Recorded data:
- - -

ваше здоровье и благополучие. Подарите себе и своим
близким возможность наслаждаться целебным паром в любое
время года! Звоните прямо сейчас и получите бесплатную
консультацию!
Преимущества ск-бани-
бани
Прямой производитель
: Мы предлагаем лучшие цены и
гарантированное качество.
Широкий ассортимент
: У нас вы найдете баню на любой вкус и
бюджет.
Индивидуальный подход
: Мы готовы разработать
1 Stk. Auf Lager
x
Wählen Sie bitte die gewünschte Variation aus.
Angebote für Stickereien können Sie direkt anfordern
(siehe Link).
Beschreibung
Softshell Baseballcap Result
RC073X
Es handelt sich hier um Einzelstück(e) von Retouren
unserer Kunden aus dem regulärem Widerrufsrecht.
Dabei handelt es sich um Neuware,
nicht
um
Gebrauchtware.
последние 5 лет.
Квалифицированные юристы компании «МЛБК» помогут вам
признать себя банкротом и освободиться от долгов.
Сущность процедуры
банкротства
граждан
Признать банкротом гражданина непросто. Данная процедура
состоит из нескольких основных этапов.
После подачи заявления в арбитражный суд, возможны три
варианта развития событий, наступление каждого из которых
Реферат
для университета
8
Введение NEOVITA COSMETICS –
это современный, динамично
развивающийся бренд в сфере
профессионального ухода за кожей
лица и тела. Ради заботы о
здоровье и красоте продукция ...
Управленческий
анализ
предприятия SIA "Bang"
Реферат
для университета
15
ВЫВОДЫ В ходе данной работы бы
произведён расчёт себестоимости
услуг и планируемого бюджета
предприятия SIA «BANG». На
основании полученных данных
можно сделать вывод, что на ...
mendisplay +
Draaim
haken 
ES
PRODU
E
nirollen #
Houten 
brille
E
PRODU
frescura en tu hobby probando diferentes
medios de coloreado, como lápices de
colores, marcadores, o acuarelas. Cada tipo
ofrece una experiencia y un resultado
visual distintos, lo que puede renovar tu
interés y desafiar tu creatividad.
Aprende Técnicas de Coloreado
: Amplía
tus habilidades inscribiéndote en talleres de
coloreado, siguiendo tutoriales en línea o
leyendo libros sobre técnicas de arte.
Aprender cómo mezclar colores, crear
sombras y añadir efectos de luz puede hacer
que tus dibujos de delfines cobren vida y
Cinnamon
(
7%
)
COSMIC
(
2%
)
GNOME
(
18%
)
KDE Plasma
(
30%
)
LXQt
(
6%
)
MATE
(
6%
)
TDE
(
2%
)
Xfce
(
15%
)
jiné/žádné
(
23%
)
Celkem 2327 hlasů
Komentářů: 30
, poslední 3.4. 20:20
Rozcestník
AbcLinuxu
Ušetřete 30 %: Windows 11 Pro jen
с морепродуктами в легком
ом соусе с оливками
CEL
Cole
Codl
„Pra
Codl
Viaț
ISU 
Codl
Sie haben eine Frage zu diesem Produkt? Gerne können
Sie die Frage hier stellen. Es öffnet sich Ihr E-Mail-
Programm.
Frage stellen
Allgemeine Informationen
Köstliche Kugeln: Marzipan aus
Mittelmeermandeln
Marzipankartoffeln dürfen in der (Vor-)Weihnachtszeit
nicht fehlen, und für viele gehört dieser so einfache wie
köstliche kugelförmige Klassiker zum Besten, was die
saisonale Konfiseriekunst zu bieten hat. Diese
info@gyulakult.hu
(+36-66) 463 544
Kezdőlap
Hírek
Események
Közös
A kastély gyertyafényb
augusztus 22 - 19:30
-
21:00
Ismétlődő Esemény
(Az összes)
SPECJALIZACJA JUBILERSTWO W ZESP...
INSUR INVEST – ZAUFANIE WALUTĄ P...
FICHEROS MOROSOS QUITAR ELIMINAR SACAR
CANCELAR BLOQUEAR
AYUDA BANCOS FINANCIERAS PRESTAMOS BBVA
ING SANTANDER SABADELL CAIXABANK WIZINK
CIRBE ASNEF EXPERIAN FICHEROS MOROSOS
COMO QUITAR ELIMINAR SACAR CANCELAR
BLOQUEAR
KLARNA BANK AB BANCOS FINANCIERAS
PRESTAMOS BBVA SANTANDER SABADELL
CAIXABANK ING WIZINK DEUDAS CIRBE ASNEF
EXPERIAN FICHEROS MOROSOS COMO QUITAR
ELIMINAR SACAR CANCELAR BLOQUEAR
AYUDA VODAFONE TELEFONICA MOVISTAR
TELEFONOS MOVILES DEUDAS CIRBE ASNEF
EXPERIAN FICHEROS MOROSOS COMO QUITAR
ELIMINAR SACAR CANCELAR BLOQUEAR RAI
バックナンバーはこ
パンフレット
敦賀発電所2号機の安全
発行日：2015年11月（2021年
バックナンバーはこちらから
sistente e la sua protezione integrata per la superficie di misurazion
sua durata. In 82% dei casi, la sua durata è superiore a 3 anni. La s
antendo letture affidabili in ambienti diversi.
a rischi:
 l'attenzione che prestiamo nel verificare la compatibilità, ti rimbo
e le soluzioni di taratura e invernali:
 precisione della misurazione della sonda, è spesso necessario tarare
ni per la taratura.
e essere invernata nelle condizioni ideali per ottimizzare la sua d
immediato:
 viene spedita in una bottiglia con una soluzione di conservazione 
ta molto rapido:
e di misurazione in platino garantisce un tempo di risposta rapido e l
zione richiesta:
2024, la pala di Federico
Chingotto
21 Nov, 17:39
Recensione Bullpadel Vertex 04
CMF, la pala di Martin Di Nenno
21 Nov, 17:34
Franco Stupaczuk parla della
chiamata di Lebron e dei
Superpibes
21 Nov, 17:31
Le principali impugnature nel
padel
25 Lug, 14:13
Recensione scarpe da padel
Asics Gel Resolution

- - -

WHAT TO PRODUCE:
Using the data above, tally each line that contains "MOROSOS". Write only the total.

RESULT:
4